§ **PROBLEM TO SOLVE**
For this exercise, copy all the data exactly and include none of the pictures.

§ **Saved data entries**
# # # # # # #
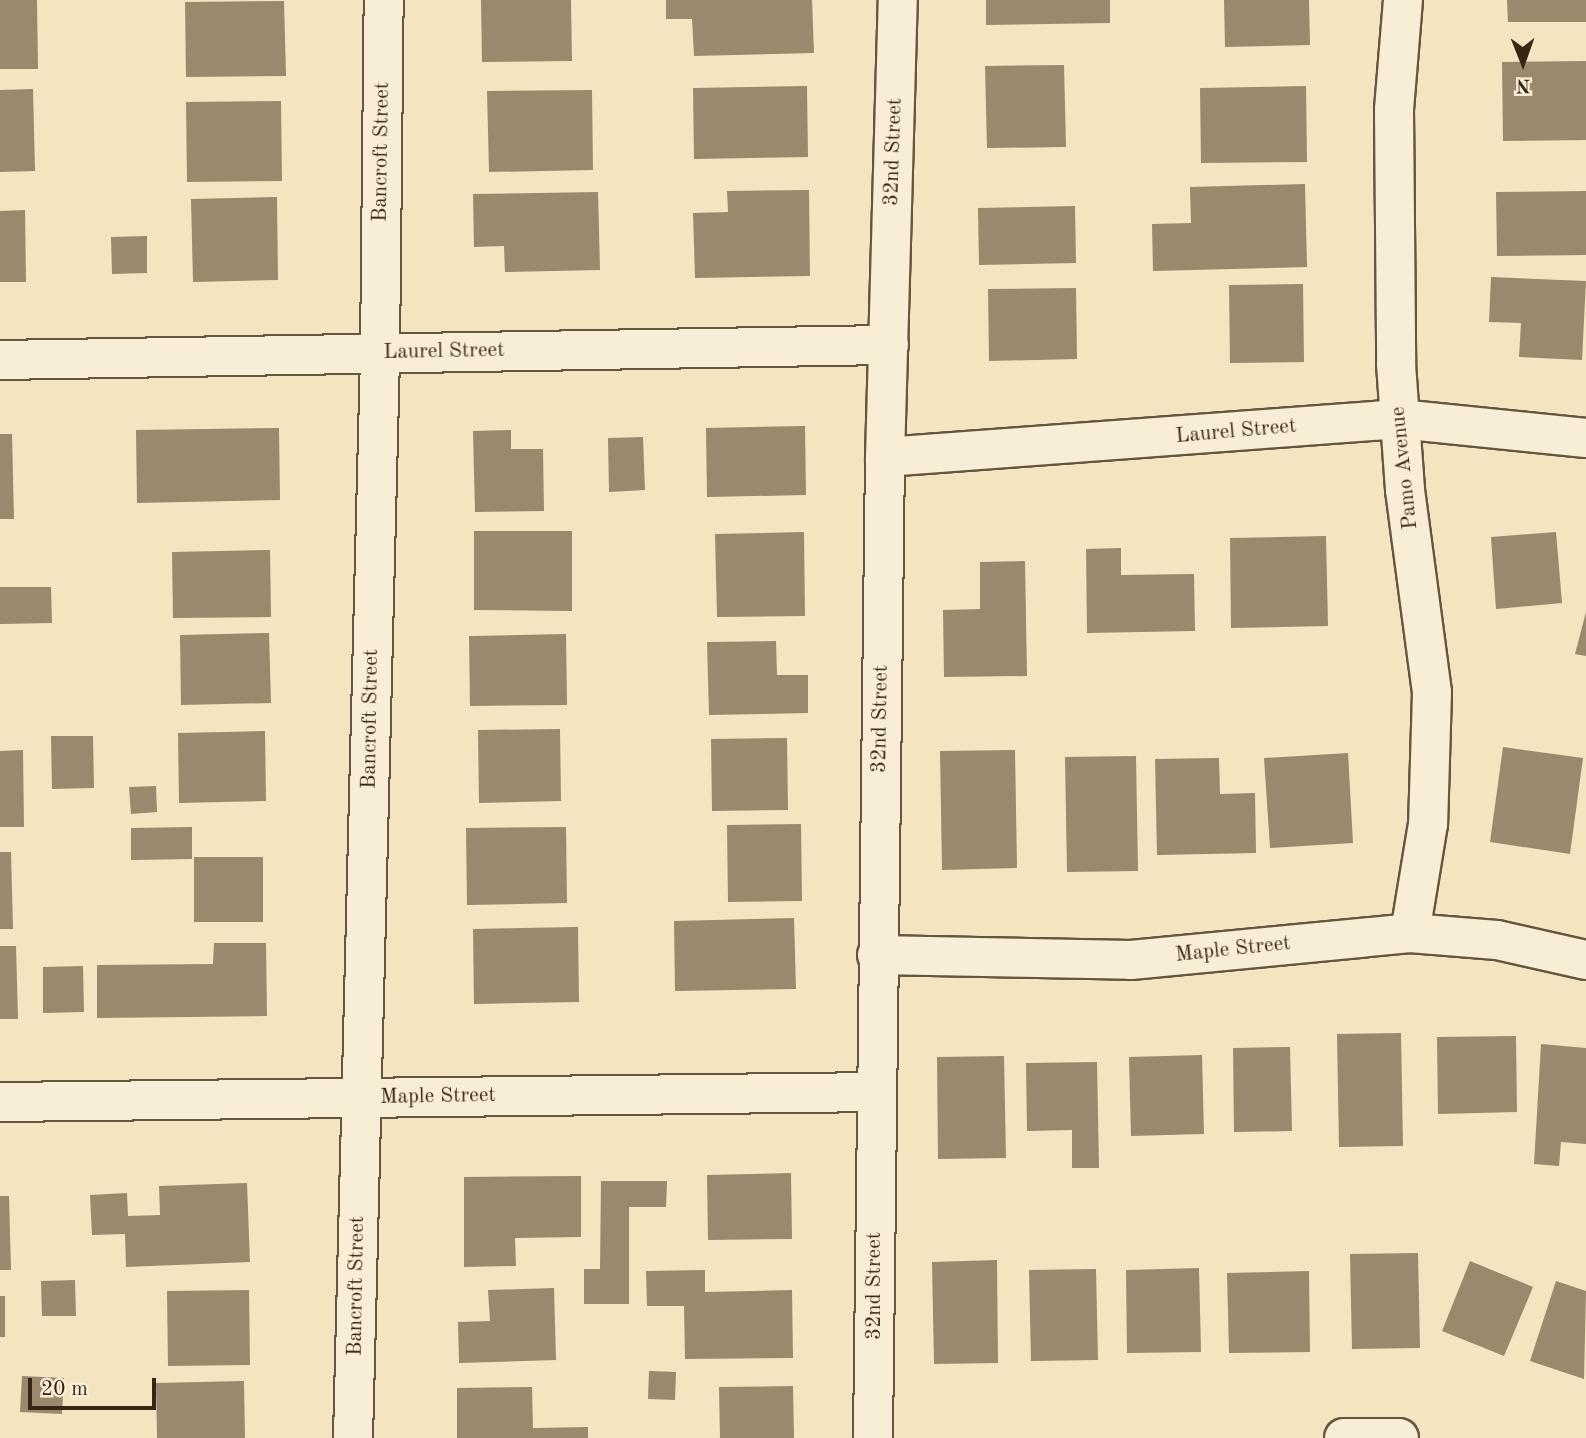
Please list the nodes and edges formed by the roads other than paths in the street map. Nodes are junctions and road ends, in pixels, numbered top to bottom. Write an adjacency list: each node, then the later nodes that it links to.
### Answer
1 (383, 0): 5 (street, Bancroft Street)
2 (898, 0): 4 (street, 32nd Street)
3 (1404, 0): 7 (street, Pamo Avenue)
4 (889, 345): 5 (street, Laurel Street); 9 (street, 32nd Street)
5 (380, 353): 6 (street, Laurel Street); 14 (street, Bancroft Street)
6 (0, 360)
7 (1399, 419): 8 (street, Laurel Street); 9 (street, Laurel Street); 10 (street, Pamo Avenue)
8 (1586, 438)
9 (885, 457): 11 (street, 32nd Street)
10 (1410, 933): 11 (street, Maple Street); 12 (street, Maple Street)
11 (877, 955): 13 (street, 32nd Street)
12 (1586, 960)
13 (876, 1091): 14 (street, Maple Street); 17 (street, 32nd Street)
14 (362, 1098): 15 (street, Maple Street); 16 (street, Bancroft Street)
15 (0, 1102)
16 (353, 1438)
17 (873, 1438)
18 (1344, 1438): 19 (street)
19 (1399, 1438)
# # # # # # #
§ **TASK SOLUTION**
Please list the nodes and edges formed by the roads other than paths in the street map. Nodes are junctions and road ends, in pixels, numbered top to bottom. Write an adjacency list: each node, then the later nodes that it links to.
### Answer
1 (383, 0): 5 (street, Bancroft Street)
2 (898, 0): 4 (street, 32nd Street)
3 (1404, 0): 7 (street, Pamo Avenue)
4 (889, 345): 5 (street, Laurel Street); 9 (street, 32nd Street)
5 (380, 353): 6 (street, Laurel Street); 14 (street, Bancroft Street)
6 (0, 360)
7 (1399, 419): 8 (street, Laurel Street); 9 (street, Laurel Street); 10 (street, Pamo Avenue)
8 (1586, 438)
9 (885, 457): 11 (street, 32nd Street)
10 (1410, 933): 11 (street, Maple Street); 12 (street, Maple Street)
11 (877, 955): 13 (street, 32nd Street)
12 (1586, 960)
13 (876, 1091): 14 (street, Maple Street); 17 (street, 32nd Street)
14 (362, 1098): 15 (street, Maple Street); 16 (street, Bancroft Street)
15 (0, 1102)
16 (353, 1438)
17 (873, 1438)
18 (1344, 1438): 19 (street)
19 (1399, 1438)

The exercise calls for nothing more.